What does this mean for you? Your digital issues should be optimized for mobile. You can also use an app-building platform to create an app for your association. This allows for a more customized and interactive experience.
All of these channels serve to support your flagship — the magazine — while driving interest and engaging members in the ways they want to be engaged.
Carpenter recommends using digital channels to deliver non-print content to members, such as video from an event, an audio clip from an association meeting, an interactive survey or an enhanced version of the magazine content.
Make Your Magazine Your Brand
According to The Future of Media report, print is still thriving, but “Successful magazines have reinvented themselves as brands that serve their audience via a range of channels, of which print is just one.”

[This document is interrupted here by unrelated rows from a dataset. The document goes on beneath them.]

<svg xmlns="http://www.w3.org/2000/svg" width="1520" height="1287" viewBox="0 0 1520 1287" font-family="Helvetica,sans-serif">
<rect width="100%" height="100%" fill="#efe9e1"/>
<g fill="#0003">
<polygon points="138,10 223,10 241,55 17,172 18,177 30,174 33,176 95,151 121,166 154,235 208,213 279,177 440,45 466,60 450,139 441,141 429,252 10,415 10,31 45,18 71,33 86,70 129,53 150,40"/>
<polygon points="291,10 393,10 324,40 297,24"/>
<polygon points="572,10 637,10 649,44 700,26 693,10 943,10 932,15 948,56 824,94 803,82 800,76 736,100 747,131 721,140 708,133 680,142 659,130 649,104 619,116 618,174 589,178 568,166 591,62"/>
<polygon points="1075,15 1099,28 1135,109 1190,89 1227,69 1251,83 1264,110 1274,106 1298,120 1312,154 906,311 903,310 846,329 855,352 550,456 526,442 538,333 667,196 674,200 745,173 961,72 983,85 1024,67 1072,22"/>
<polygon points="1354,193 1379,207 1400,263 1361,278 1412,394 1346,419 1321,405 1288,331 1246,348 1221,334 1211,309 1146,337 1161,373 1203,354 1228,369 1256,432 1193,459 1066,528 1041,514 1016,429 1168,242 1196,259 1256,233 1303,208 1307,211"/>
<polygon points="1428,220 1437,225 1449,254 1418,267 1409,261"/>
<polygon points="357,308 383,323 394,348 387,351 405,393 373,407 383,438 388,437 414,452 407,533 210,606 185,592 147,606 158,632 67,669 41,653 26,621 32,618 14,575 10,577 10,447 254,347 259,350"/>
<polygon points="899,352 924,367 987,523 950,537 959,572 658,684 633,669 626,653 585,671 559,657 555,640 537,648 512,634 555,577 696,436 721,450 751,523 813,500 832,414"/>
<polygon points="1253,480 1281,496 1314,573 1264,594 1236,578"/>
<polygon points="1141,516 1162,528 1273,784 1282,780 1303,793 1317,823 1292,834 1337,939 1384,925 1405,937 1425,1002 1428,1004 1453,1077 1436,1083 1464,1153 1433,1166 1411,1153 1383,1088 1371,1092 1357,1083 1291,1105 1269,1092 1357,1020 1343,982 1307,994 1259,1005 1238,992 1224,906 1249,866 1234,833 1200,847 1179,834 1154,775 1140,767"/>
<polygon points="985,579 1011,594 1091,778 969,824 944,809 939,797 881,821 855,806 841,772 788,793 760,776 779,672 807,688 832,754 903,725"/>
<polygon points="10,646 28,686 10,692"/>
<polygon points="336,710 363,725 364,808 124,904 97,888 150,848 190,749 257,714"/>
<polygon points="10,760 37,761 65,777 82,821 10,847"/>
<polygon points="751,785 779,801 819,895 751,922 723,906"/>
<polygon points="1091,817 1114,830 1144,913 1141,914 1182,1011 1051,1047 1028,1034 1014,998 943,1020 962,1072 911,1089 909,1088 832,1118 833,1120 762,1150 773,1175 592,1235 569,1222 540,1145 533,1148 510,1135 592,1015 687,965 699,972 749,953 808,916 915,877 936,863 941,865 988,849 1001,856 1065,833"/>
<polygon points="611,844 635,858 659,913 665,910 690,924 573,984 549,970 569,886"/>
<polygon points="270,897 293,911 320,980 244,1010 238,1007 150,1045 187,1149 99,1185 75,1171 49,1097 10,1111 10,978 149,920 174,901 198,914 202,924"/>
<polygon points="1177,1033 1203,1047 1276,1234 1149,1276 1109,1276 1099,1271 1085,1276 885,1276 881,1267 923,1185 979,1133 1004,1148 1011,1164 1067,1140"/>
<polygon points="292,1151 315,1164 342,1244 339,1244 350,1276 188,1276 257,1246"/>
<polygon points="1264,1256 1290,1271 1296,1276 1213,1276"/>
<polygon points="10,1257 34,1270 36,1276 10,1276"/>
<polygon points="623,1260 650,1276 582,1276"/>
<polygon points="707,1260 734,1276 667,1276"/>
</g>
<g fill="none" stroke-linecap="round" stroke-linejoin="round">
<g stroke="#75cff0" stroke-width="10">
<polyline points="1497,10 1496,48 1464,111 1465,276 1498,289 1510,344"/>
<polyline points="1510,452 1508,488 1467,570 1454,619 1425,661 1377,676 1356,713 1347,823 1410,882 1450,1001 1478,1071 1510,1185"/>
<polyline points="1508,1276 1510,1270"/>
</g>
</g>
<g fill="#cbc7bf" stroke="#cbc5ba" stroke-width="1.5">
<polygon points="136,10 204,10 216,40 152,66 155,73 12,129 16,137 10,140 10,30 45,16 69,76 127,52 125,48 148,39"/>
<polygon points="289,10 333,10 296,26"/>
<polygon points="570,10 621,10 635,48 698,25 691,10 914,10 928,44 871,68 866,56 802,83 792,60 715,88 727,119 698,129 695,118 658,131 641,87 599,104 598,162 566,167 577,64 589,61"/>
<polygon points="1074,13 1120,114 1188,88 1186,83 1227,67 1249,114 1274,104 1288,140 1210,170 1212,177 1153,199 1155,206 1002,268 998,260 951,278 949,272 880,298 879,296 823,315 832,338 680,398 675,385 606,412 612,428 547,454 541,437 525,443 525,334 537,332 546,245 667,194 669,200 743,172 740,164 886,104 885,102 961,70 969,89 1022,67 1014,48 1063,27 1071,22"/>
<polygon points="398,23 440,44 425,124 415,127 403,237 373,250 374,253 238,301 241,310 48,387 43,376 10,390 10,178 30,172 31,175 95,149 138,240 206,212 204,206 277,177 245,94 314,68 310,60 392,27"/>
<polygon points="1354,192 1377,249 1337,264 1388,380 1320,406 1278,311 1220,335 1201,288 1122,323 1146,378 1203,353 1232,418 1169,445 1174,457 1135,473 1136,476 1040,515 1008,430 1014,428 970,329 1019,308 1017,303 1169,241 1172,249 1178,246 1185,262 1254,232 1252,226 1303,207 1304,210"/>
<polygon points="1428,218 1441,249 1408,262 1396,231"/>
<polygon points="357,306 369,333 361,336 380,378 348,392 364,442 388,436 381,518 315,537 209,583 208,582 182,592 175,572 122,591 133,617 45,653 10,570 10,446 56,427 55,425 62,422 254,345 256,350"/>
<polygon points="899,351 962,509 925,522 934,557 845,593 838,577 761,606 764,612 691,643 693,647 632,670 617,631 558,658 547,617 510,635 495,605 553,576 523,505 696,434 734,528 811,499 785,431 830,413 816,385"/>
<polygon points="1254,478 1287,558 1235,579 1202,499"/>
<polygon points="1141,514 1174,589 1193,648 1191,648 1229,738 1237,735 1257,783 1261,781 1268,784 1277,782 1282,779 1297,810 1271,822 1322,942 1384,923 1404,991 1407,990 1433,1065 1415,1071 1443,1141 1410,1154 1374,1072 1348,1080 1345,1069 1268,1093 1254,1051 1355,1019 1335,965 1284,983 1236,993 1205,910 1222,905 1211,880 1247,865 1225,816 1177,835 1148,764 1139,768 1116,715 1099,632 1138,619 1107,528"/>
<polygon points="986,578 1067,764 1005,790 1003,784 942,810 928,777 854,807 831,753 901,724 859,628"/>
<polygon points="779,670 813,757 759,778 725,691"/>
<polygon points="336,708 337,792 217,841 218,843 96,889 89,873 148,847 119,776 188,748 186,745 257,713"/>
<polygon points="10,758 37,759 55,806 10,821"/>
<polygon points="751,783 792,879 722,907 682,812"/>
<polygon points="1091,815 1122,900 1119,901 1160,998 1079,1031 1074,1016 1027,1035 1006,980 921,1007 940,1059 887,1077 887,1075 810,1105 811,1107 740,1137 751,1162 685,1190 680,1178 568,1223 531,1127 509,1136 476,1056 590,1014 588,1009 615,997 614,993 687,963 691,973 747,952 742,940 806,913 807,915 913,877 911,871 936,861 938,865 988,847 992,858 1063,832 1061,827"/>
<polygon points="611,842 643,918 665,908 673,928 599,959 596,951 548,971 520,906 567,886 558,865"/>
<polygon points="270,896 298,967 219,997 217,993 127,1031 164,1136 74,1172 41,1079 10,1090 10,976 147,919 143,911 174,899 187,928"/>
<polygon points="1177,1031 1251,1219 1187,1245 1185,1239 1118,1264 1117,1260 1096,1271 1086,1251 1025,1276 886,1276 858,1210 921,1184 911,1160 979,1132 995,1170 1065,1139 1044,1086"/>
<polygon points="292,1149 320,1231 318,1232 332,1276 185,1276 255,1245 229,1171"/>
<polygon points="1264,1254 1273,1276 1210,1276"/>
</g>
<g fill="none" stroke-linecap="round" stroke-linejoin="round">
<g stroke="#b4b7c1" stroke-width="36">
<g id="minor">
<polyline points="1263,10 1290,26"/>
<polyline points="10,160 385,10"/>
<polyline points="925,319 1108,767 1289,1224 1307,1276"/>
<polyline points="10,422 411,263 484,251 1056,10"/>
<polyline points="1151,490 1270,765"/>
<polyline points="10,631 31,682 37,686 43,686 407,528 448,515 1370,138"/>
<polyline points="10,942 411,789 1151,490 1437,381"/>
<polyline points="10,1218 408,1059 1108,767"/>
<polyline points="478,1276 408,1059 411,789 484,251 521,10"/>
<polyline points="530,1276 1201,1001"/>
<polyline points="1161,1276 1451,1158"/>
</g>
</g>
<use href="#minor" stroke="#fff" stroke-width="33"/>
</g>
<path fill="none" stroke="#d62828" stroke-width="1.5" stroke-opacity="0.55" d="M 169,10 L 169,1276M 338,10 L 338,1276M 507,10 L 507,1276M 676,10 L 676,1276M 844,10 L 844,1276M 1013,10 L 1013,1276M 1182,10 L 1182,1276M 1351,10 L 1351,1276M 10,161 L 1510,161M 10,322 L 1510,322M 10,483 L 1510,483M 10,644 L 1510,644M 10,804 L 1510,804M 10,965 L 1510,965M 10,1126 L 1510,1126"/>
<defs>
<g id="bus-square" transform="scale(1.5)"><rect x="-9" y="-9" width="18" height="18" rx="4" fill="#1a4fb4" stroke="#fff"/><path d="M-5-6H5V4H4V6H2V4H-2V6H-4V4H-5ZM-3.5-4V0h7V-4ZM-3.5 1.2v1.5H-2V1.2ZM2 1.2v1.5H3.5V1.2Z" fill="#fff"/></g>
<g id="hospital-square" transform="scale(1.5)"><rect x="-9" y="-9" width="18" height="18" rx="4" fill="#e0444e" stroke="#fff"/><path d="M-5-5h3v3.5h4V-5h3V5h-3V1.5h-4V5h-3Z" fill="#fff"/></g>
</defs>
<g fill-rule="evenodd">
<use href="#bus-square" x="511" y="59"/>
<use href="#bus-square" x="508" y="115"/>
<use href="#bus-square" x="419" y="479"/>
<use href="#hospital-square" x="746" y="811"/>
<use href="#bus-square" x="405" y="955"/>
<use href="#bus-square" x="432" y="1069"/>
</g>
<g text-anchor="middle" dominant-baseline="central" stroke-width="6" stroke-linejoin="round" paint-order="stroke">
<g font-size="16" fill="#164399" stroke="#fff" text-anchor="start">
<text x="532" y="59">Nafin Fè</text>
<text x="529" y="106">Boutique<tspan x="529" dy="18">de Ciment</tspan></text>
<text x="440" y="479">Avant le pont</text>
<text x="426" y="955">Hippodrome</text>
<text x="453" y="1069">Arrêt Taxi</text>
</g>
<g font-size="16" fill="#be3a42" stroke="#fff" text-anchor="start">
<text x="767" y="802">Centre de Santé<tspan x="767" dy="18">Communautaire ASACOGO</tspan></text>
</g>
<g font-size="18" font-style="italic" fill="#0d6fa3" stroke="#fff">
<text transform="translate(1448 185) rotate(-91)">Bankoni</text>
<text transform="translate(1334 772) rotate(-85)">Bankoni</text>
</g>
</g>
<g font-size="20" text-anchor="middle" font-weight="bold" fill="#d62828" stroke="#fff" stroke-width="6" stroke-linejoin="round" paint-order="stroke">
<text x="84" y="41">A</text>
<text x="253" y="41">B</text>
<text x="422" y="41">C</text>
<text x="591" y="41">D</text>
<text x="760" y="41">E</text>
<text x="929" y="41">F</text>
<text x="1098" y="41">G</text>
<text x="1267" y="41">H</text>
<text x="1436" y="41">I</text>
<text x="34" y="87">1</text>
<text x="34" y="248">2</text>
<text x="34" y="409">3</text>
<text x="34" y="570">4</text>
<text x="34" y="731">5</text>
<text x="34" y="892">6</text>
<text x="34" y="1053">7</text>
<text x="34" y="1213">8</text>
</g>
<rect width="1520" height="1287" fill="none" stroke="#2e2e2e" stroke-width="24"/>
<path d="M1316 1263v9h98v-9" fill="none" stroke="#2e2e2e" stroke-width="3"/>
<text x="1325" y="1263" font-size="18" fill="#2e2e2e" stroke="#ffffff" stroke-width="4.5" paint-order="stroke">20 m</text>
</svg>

Savvy associations know how to use their magazine along with email, social media and web-based content to create an overall brand experience for members that meets them where they are with the information they crave.
Expanding your content outside the confines of a print publication also opens up new avenues for advertisers. You may be able to sell print/digital packages to advertisers, offering them even more incentive to buy ad space.
What Will the Future Bring?
Our means of communication change so rapidly it can be hard to keep up. Social platforms come and go, and it can feel like just as you get used to one way of doing things, something new pops up and everything shifts (ahem, looking at you, AI).
What doesn’t change is your members’ need to feel connected to you, the organization they care about. The delivery system may evolve and grow, but what’s most important is not to lose sight of your message.
“The future of print magazines is very bright,” Carpenter says. “Print magazines will continue to serve a vital purpose and can do so even more effectively when supported by technology and new media.”